The title ‘The Soniferous Garden’ is taken from the writings of Canadian composer and environmentalist R Murray Schafer, a concept he defines as ‘a garden or place of acoustic delights’ – an aural space of retreat from the oppressive overabundance of acoustic information that characterizes the modern industrial world.
The two compositions are a response to this idea – drawing the listener into meandering, ever-evolving themes that weave in and out of a rhythmic base that is equal parts traditional percussion and electronic production.
The title track showcases the virtuoso Adungu playing of erstwhile Burnt Friedman collaborator Hakim Kiwanuka, and vocals from regular Highlife World Series contributor Giovanni Kremer Kiyingi whilst Rainfall on red earth (inspired by the vivid colours of the landscape around the studio) pushes the talking drum of Mama N’Dieck Seck Thiam to the fore.”

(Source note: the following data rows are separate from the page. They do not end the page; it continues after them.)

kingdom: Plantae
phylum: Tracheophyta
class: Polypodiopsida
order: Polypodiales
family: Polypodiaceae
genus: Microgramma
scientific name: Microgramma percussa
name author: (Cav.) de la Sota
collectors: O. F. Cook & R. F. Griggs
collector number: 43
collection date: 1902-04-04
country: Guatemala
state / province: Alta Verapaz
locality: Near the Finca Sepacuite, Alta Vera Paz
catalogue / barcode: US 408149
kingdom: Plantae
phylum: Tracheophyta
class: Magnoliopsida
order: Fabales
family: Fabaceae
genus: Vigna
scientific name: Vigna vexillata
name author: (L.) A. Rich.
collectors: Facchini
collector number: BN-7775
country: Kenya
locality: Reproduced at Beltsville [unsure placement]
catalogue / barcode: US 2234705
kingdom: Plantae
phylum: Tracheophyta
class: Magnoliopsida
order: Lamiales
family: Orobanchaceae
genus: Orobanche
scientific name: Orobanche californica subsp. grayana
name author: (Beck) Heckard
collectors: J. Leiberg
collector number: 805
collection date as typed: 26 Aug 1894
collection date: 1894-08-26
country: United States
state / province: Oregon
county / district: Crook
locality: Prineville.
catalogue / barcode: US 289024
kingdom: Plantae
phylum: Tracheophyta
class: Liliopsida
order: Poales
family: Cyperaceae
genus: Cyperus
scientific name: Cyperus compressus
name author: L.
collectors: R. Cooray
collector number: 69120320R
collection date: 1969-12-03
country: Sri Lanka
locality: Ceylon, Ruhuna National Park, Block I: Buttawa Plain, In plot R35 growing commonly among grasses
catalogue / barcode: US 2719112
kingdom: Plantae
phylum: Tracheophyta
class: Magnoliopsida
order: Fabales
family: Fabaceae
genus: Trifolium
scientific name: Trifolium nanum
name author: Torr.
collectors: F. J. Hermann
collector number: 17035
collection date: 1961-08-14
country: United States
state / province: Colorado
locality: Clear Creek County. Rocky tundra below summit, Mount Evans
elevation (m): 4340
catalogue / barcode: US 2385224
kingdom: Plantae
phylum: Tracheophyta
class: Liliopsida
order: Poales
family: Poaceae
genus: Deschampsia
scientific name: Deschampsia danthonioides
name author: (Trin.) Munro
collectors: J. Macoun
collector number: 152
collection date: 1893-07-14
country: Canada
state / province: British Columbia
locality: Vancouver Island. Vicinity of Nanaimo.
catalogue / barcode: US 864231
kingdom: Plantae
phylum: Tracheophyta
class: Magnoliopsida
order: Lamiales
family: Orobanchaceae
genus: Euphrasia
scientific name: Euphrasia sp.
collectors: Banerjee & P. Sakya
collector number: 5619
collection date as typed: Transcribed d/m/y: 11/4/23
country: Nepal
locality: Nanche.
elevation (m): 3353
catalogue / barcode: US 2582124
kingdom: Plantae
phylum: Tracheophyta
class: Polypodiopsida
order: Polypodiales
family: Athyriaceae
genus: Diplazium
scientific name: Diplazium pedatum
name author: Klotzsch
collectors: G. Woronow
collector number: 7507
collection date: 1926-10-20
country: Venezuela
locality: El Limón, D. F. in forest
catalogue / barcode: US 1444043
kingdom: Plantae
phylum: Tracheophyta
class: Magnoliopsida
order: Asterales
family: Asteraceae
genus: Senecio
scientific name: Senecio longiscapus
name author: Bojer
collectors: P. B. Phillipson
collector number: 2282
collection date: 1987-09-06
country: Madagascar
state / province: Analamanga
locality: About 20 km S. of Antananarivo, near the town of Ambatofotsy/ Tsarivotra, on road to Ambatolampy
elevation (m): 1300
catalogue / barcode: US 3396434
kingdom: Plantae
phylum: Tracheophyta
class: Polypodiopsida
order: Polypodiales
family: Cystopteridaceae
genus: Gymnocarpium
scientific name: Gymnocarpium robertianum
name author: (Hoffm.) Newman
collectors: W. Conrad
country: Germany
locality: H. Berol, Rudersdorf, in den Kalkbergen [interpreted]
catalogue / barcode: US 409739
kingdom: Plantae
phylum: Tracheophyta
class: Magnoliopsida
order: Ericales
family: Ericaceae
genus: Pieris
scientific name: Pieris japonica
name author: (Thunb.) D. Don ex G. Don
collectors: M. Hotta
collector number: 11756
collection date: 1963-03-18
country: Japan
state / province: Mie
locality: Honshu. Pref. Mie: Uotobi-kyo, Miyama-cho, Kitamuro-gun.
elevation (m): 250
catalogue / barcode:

Mercury-nominated British soul singer Laura Mvula filmed her “Phenomenal Woman” music video in the colorful and historic Bo-Kaap area of Cape Town, South Africa. Mvula’s artistic direction in her outfits and dancing matches her adventurous, idiosyncratic take on the good but safe-ish retro-soul that made her debut, Sing to the Moon, a hit three years ago. As the Guardian’s Alexis Petridis writes in his review of The Dreaming Room, Mvula writes pop music as if she has no idea or interest in what pop is supposed to sound like. Instead, we have a song and video that is bold, aggressive, beautiful, and empowering.